The first article, by Iris Lim, concerns South Korea, a country in which an estimated 99.75 percent of households have internet access and the number of smartphone subscribers, 52.5 million, surpasses its entire population, 51.8 million, as of April 2021 (Korean Ministry of Science and ICT 2021). In such surroundings, it is easy to assume that no particular group is disenfranchised. However, Lim’s ethnographic account of how migrant workers experience the country’s e-government platforms and services sheds light on a range of barriers faced by those workers, which are often linked to how they are identified in administrative systems.

Next, Anubha Singh discusses ‘Digital India’, the Indian government’s flagship campaign launched in 2015, which promises to empower its citizens through technological innovations, such as agriculture-related mobile applications. Based on a feminist critical discourse analysis of its website, Singh points out that the campaign envisions a culturally monolithic society at the risk of suppressing the diversity and complexity of India.

In the following article, Faheem Hussain and Yenn Lee take the reader to the borderlands between Myanmar and Bangladesh, where more than 800,000 Rohingya Muslims have fled religious persecution in Buddhist-majority Myanmar and have sought asylum in neighbouring Bangladesh since August 2017. The authors, drawing on their multi-year engagement with Rohingya refugees and humanitarian organizations on the ground, highlight a ‘mismatch’ between the host country’s refugee policy and the Rohingya community’s everyday life in the camps with regard to digital access.

The last article in the issue is written by Farrah Sheikh about Korea to examine what the media dubbed ‘Korea’s first refugee crisis’ in 2018. At that time, approximately 500 Yemeni refugees, predominantly male and Muslim, arrived on the island of Jeju, the country’s southernmost territory, which has over 600,000 residents and a visa waiver programme for tourists. According to Sheikh, the arrival of this relatively modest number of refugees revealed the country’s deep-seated racism. She draws our attention in particular to the parallel between the anti-refugee rhetoric observed in Europe around the arrival of Syrian refugees in 2015 and employed for effect in Korean cyberspace in 2018.
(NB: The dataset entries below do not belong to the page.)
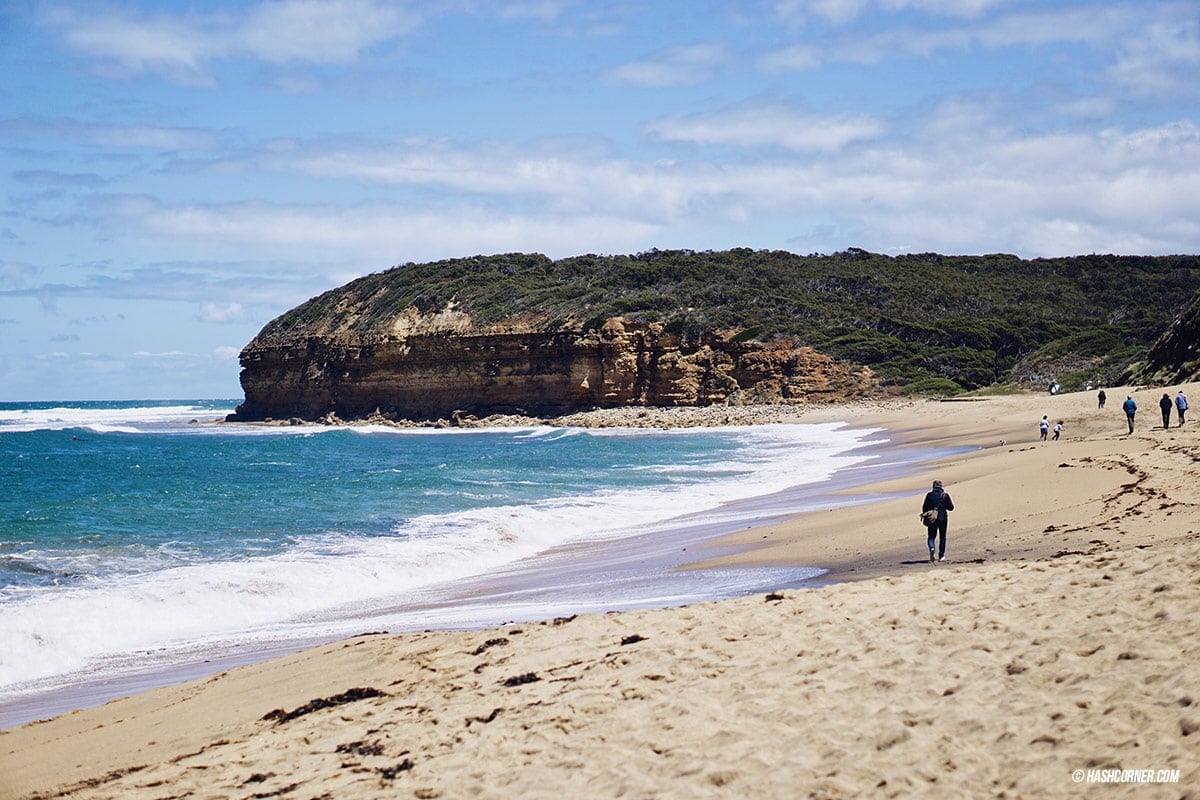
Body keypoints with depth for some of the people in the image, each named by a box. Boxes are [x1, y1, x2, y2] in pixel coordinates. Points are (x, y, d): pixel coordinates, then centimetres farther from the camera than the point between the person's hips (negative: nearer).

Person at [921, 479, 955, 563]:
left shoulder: (929, 494, -3)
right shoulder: (945, 495, -2)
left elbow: (924, 507, -2)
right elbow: (951, 507, -1)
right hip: (942, 518, 0)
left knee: (931, 536, 10)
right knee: (942, 537, 14)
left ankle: (931, 548, -19)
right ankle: (941, 555, 14)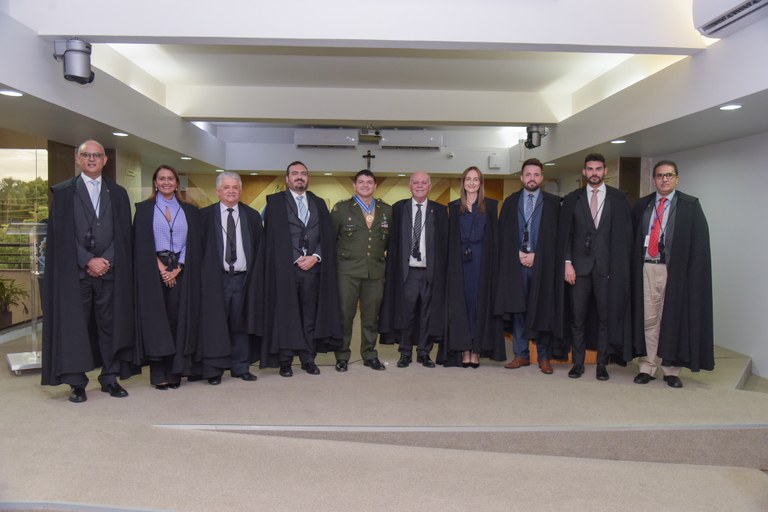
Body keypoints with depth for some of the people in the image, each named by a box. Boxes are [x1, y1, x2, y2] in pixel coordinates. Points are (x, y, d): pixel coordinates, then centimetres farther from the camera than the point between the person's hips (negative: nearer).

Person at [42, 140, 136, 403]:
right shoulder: (62, 192, 4)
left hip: (110, 270, 2)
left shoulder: (118, 193, 11)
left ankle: (110, 378, 15)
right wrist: (88, 261, -11)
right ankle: (77, 383, 10)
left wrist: (107, 260, -7)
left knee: (111, 324, 5)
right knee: (74, 326, 1)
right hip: (74, 271, -2)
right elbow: (62, 234, -3)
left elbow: (123, 234, 6)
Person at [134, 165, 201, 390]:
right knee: (156, 321, -1)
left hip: (182, 272, 2)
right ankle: (159, 374, 4)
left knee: (179, 320, 1)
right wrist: (160, 267, -12)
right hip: (153, 272, -2)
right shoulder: (144, 209, 7)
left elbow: (193, 244, 4)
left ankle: (175, 372, 8)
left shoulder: (189, 210, 11)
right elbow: (141, 244, -1)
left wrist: (178, 269, -8)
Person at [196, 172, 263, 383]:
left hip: (243, 277, 2)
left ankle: (241, 367, 18)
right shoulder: (205, 215, 2)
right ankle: (213, 369, 10)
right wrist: (202, 275, -4)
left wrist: (256, 276, 1)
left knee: (240, 324, 8)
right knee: (214, 324, 0)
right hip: (215, 278, -2)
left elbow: (259, 249, 7)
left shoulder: (252, 216, 8)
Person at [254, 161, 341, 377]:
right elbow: (273, 237, -4)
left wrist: (314, 257, -6)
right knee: (285, 316, 2)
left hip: (313, 267, 3)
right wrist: (296, 259, -9)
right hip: (285, 268, -3)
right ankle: (285, 361, 10)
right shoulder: (275, 202, 3)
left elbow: (327, 236, 9)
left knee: (310, 316, 7)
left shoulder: (319, 203, 14)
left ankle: (308, 359, 15)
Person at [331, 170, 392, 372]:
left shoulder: (387, 210, 10)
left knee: (371, 315, 9)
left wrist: (387, 256, 6)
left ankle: (370, 355, 22)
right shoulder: (341, 208, 3)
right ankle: (342, 356, 14)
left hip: (376, 271, 3)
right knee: (344, 314, 2)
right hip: (348, 270, -2)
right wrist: (335, 260, -1)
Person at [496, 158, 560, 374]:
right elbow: (504, 234, 8)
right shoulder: (510, 202, 12)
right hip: (515, 263, 2)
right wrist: (517, 254, -4)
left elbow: (556, 234, 0)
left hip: (542, 264, -2)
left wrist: (536, 255, -7)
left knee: (543, 310, 0)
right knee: (517, 309, 3)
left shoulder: (553, 202, 5)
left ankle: (544, 356, 10)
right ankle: (521, 354, 12)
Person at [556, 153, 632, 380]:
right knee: (577, 317, 4)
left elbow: (625, 234, 4)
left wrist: (620, 265, -3)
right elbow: (564, 234, 4)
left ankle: (602, 364, 15)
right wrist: (567, 263, -4)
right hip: (579, 267, 1)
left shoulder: (618, 198, 6)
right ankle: (578, 362, 15)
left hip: (608, 267, 0)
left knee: (606, 317, 5)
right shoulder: (572, 199, 7)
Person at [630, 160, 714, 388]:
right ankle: (648, 367, 14)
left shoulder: (690, 205, 3)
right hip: (647, 269, 2)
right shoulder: (642, 206, 11)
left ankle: (671, 369, 14)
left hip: (675, 271, -2)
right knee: (649, 319, 5)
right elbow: (633, 238, 11)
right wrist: (635, 264, -1)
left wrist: (692, 273, -9)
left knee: (673, 319, 3)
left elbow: (700, 243, -2)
With these four contributions, this special issue shows that people who are on the move or caught between the boundaries of nation-states are often forgotten in policy-level discussions about digital access and participation. The collection provides evidence that democracy is only as strong as the voices on its margins, calling for deeper reflection about how we can create more inclusive models of digital democracy in Asia and beyond.